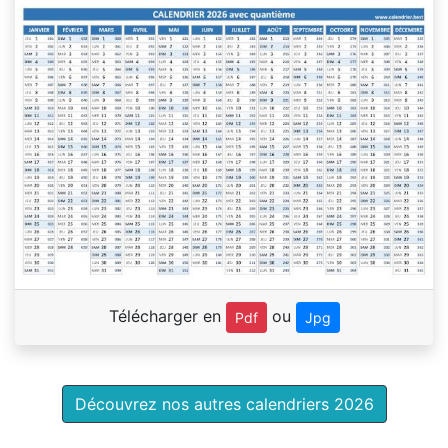
Télécharger en
ou
Pdf
Jpg
Découvrez nos autres calendriers 2026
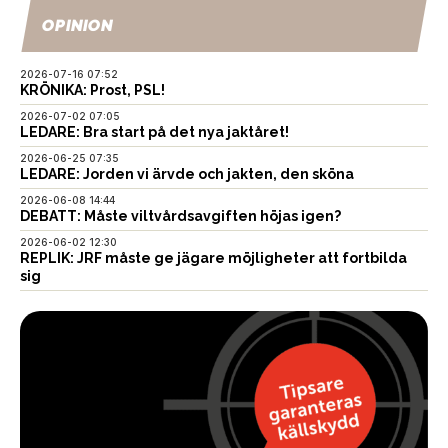
OPINION
2026-07-16 07:52
KRÖNIKA: Prost, PSL!
2026-07-02 07:05
LEDARE: Bra start på det nya jaktåret!
2026-06-25 07:35
LEDARE: Jorden vi ärvde och jakten, den sköna
2026-06-08 14:44
DEBATT: Måste viltvårdsavgiften höjas igen?
2026-06-02 12:30
REPLIK: JRF måste ge jägare möjligheter att fortbilda
sig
= = = = = = =
* **Task**
Copy out, exactly as written, the line that contains "LEDARE: Jorden vi ärvde och jakten, den sköna" along with every line that comes after it in the material above, and nothing else.

* **Output of the exercise**
LEDARE: Jorden vi ärvde och jakten, den sköna
2026-06-08 14:44
DEBATT: Måste viltvårdsavgiften höjas igen?
2026-06-02 12:30
REPLIK: JRF måste ge jägare möjligheter att fortbilda
sig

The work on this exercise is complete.